[[ Provided records, beginning ]]
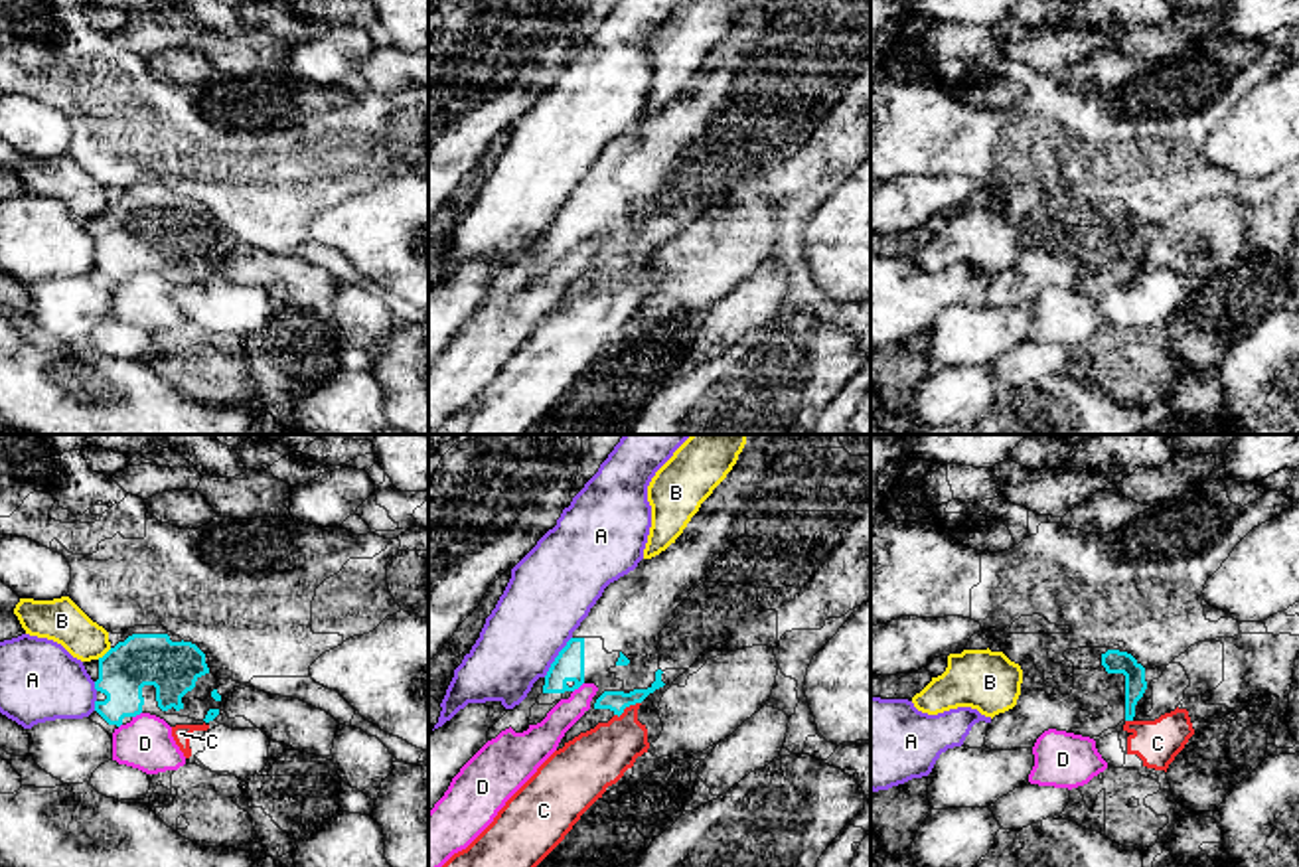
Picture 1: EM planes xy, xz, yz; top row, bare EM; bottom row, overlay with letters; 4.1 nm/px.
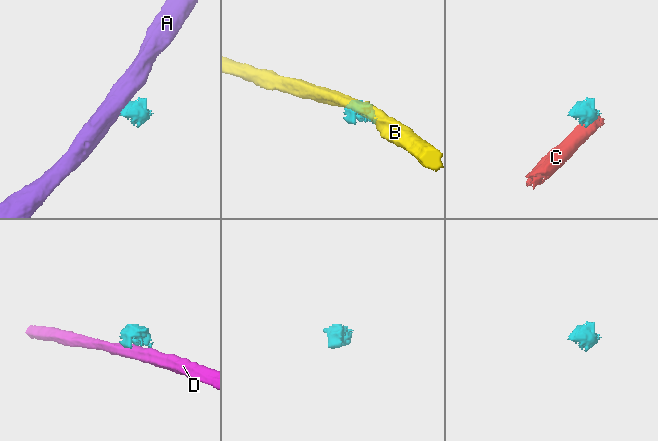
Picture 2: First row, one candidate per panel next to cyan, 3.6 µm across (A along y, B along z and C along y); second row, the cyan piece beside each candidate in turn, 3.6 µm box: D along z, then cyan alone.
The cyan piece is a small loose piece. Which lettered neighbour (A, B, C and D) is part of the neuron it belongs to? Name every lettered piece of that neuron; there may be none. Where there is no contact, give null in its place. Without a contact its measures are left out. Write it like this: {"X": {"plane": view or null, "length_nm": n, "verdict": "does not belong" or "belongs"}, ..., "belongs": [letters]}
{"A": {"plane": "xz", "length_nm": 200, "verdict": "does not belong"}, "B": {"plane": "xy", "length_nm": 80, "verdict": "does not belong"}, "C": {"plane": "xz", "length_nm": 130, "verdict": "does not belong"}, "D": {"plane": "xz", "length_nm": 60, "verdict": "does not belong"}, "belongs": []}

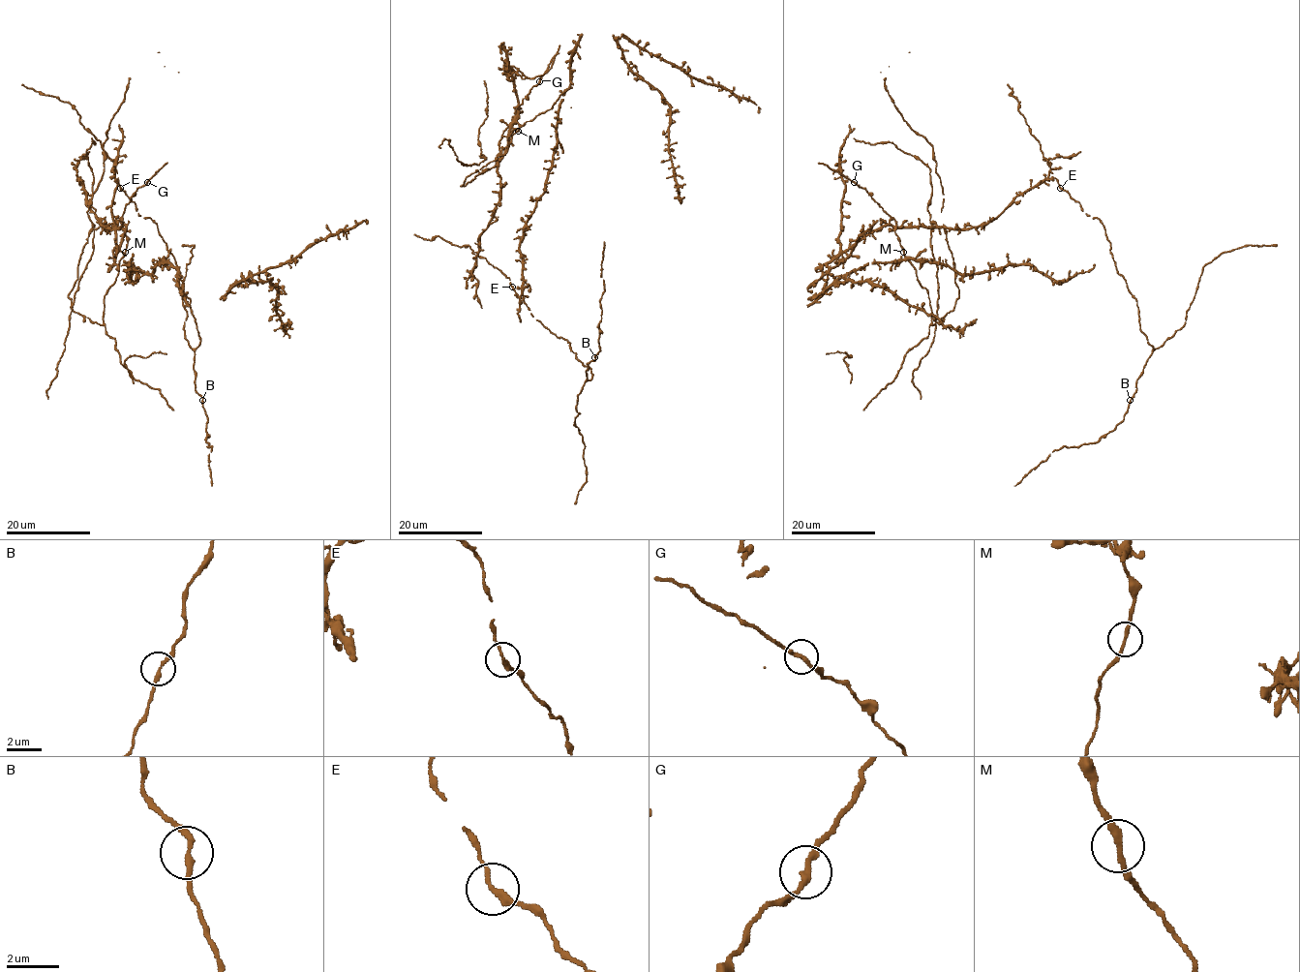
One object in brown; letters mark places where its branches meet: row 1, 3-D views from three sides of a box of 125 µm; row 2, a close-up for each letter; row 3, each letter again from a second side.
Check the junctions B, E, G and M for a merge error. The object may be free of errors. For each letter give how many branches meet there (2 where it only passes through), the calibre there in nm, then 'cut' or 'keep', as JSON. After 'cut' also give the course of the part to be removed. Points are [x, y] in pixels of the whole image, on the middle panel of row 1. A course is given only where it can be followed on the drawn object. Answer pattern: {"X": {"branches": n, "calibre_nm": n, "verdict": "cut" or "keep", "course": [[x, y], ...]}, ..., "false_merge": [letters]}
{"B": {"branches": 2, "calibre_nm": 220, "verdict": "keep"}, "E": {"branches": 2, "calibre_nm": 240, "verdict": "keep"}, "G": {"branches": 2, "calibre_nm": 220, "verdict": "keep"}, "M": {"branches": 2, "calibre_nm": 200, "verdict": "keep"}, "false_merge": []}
[[ Provided records, end ]]
Required action> Please write out all the data again word for word, but not the pictures.

Output of the task>
Picture 1: EM planes xy, xz, yz; top row, bare EM; bottom row, overlay with letters; 4.1 nm/px.
Picture 2: First row, one candidate per panel next to cyan, 3.6 µm across (A along y, B along z and C along y); second row, the cyan piece beside each candidate in turn, 3.6 µm box: D along z, then cyan alone.
The cyan piece is a small loose piece. Which lettered neighbour (A, B, C and D) is part of the neuron it belongs to? Name every lettered piece of that neuron; there may be none. Where there is no contact, give null in its place. Without a contact its measures are left out. Write it like this: {"X": {"plane": view or null, "length_nm": n, "verdict": "does not belong" or "belongs"}, ..., "belongs": [letters]}
{"A": {"plane": "xz", "length_nm": 200, "verdict": "does not belong"}, "B": {"plane": "xy", "length_nm": 80, "verdict": "does not belong"}, "C": {"plane": "xz", "length_nm": 130, "verdict": "does not belong"}, "D": {"plane": "xz", "length_nm": 60, "verdict": "does not belong"}, "belongs": []}

One object in brown; letters mark places where its branches meet: row 1, 3-D views from three sides of a box of 125 µm; row 2, a close-up for each letter; row 3, each letter again from a second side.
Check the junctions B, E, G and M for a merge error. The object may be free of errors. For each letter give how many branches meet there (2 where it only passes through), the calibre there in nm, then 'cut' or 'keep', as JSON. After 'cut' also give the course of the part to be removed. Points are [x, y] in pixels of the whole image, on the middle panel of row 1. A course is given only where it can be followed on the drawn object. Answer pattern: {"X": {"branches": n, "calibre_nm": n, "verdict": "cut" or "keep", "course": [[x, y], ...]}, ..., "false_merge": [letters]}
{"B": {"branches": 2, "calibre_nm": 220, "verdict": "keep"}, "E": {"branches": 2, "calibre_nm": 240, "verdict": "keep"}, "G": {"branches": 2, "calibre_nm": 220, "verdict": "keep"}, "M": {"branches": 2, "calibre_nm": 200, "verdict": "keep"}, "false_merge": []}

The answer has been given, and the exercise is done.